One of Aleksandr Borodin’s merits of the time was the active part he played in making higher education available for Russian women: he was one of the founders of the Women’s Medical School, where he taught from 1872 till 1887. He spent a lot of time with his students and employed his authority to protect them from political persecution in the time following the murder of Emperor Alexander II.
Borodin later returned to the “Prince Igor” opera. Constantly interrupting his work to pursue scientific studies and other activities, Borodin continued to work on it during the final years of his life, but never finished it as he never considered music his life’s main task and often neglected it.

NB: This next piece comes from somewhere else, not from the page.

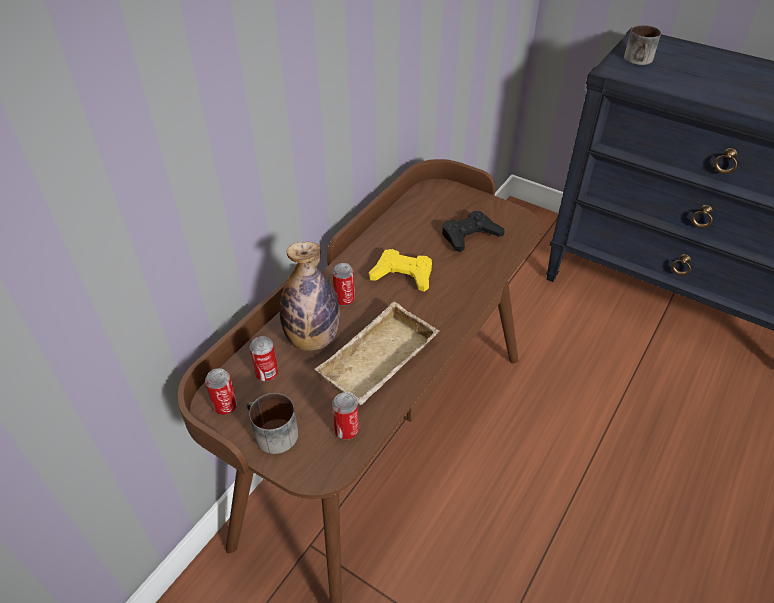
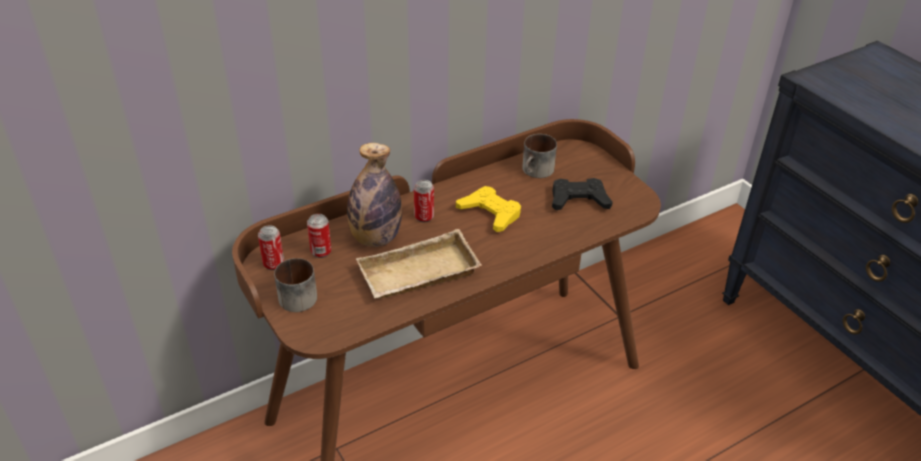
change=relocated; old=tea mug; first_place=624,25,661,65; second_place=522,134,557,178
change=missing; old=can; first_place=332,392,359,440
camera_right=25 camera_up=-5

In 1885-1886 Borodin was at the “Russian concerts” in Liege, Belgium, held at the initiative and with the assistance of Countess Merci d’Argeanteau, an avid lover of Russian music. To thank her for her compassion and the promotion of his works, he dedicated to her seven short piano compositions under the common name “Petite Suite” (“The Little Suite”) and the romance “Septain” (“The Septenary”), which is known in Russia as “The Wonderful Garden” (“Chudnyi Sad”).
His last works were “Serenata alla spagnola” (“The Spanish Serenade”) for string quartet, that he wrote together with the composers Nikolay Rimskiy-Korsakov, Anatoliy Lyadov and Aleksandr Glazunov, the String Quartet Number Two in D-major and two parts of the unfinished Symphony Number Three. The latter were never written down, and Aleksandr Glazunov later recreated them by memory.

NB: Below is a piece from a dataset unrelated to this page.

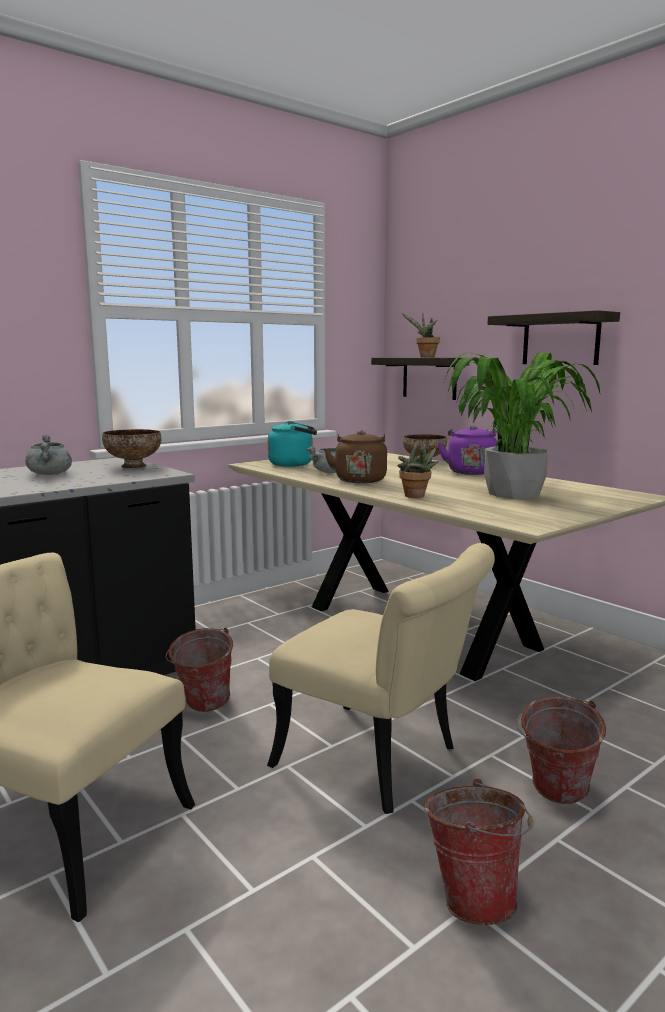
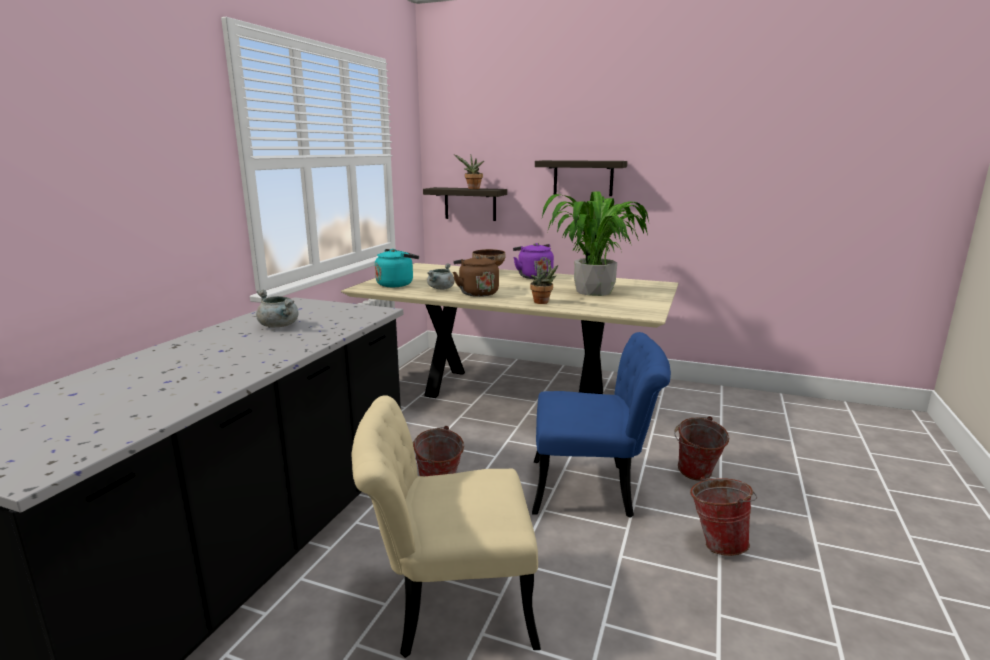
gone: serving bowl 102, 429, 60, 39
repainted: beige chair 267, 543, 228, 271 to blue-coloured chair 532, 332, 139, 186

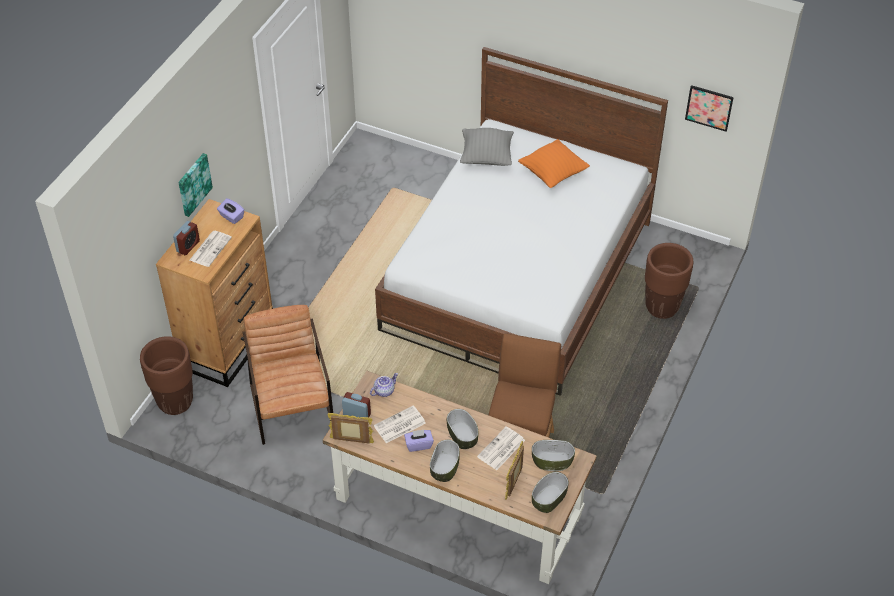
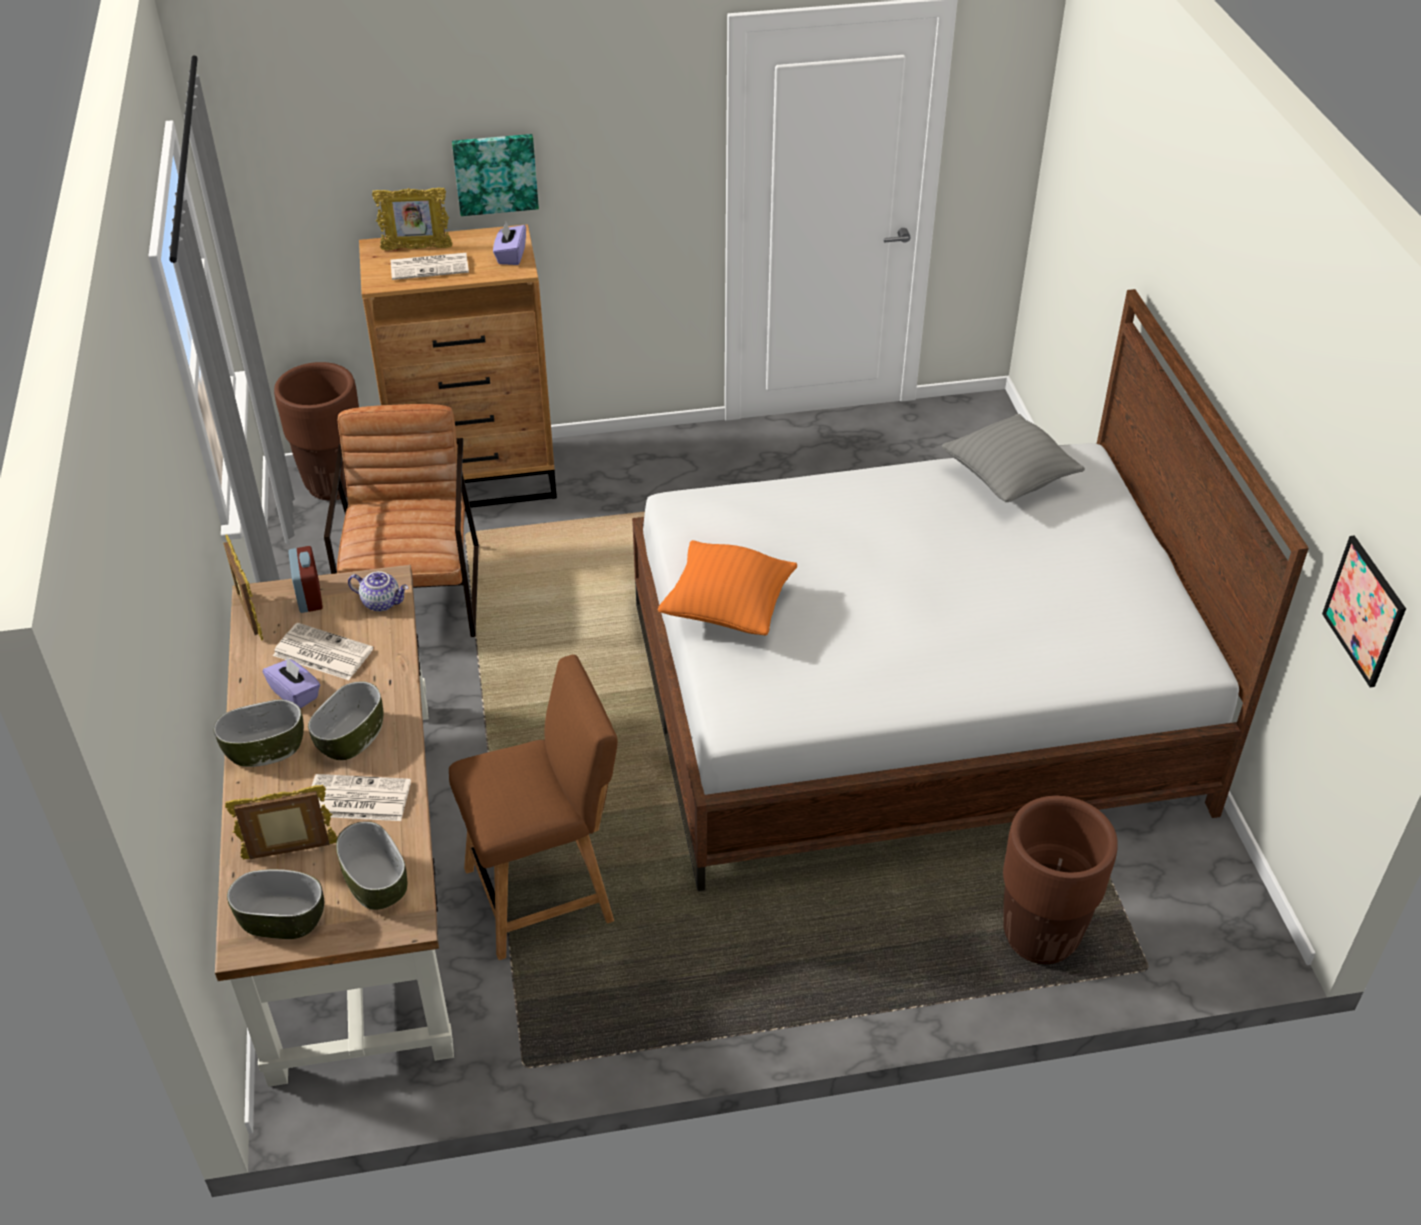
shifted: orange-coloured throw pillow 518, 139, 72, 49 to 658, 540, 139, 96
swapped: alarm clock 173, 221, 27, 34 to standing frame 372, 188, 80, 62
rotated: brownish lounge chair 243, 305, 90, 140 = 324, 404, 155, 233 45 degrees counterclockwise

Aleksandr Borodin died a sudden death, killed by a cardiac rupture while celebrating Maslenitsa with friends. He is buried in the Alexander Nevsky Lavra Cemetery in St. Petersburg.
“Prince Igor” remained Borodin’s main piece. He worked on it for 18 years but never finished it. His friends Nikolay Rimskiy-Korsakov and Aleksandr Glazunov finished and polished it after his death, following the notes he had made. It was first staged in St. Petersburg’s Mariinskiy Theater in 1890.